## Written task
Format every line of the rows below as a numbered list, leaving out any blank lines.

## Data to process
/---
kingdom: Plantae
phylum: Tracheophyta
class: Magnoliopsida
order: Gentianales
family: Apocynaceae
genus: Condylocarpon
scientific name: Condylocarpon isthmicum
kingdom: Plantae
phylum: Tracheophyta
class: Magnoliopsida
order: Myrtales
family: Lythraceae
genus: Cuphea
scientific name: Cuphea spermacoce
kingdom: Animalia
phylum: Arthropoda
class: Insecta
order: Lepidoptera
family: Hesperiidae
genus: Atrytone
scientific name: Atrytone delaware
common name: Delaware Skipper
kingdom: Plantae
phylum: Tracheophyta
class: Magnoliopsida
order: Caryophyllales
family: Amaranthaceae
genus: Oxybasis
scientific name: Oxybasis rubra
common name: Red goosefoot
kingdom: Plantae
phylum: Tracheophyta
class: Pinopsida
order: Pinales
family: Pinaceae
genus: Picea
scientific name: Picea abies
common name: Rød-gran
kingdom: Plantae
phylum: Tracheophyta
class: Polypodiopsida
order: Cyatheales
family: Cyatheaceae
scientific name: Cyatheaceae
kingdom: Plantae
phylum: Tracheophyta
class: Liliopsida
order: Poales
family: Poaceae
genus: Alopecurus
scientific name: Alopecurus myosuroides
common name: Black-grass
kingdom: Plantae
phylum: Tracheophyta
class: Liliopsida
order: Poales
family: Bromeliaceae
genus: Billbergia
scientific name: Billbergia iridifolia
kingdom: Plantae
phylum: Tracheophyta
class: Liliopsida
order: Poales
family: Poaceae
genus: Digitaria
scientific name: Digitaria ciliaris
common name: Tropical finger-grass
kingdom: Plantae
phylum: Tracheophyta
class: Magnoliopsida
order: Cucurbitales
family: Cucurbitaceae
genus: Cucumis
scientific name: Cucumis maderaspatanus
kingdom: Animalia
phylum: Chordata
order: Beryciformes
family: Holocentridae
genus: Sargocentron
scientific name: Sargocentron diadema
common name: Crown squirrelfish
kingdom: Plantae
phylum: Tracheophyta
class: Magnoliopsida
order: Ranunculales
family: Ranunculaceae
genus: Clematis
\---
## Output of the task
1. kingdom: Plantae
2. phylum: Tracheophyta
3. class: Magnoliopsida
4. order: Gentianales
5. family: Apocynaceae
6. genus: Condylocarpon
7. scientific name: Condylocarpon isthmicum
8. kingdom: Plantae
9. phylum: Tracheophyta
10. class: Magnoliopsida
11. order: Myrtales
12. family: Lythraceae
13. genus: Cuphea
14. scientific name: Cuphea spermacoce
15. kingdom: Animalia
16. phylum: Arthropoda
17. class: Insecta
18. order: Lepidoptera
19. family: Hesperiidae
20. genus: Atrytone
21. scientific name: Atrytone delaware
22. common name: Delaware Skipper
23. kingdom: Plantae
24. phylum: Tracheophyta
25. class: Magnoliopsida
26. order: Caryophyllales
27. family: Amaranthaceae
28. genus: Oxybasis
29. scientific name: Oxybasis rubra
30. common name: Red goosefoot
31. kingdom: Plantae
32. phylum: Tracheophyta
33. class: Pinopsida
34. order: Pinales
35. family: Pinaceae
36. genus: Picea
37. scientific name: Picea abies
38. common name: Rød-gran
39. kingdom: Plantae
40. phylum: Tracheophyta
41. class: Polypodiopsida
42. order: Cyatheales
43. family: Cyatheaceae
44. scientific name: Cyatheaceae
45. kingdom: Plantae
46. phylum: Tracheophyta
47. class: Liliopsida
48. order: Poales
49. family: Poaceae
50. genus: Alopecurus
51. scientific name: Alopecurus myosuroides
52. common name: Black-grass
53. kingdom: Plantae
54. phylum: Tracheophyta
55. class: Liliopsida
56. order: Poales
57. family: Bromeliaceae
58. genus: Billbergia
59. scientific name: Billbergia iridifolia
60. kingdom: Plantae
61. phylum: Tracheophyta
62. class: Liliopsida
63. order: Poales
64. family: Poaceae
65. genus: Digitaria
66. scientific name: Digitaria ciliaris
67. common name: Tropical finger-grass
68. kingdom: Plantae
69. phylum: Tracheophyta
70. class: Magnoliopsida
71. order: Cucurbitales
72. family: Cucurbitaceae
73. genus: Cucumis
74. scientific name: Cucumis maderaspatanus
75. kingdom: Animalia
76. phylum: Chordata
77. order: Beryciformes
78. family: Holocentridae
79. genus: Sargocentron
80. scientific name: Sargocentron diadema
81. common name: Crown squirrelfish
82. kingdom: Plantae
83. phylum: Tracheophyta
84. class: Magnoliopsida
85. order: Ranunculales
86. family: Ranunculaceae
87. genus: Clematis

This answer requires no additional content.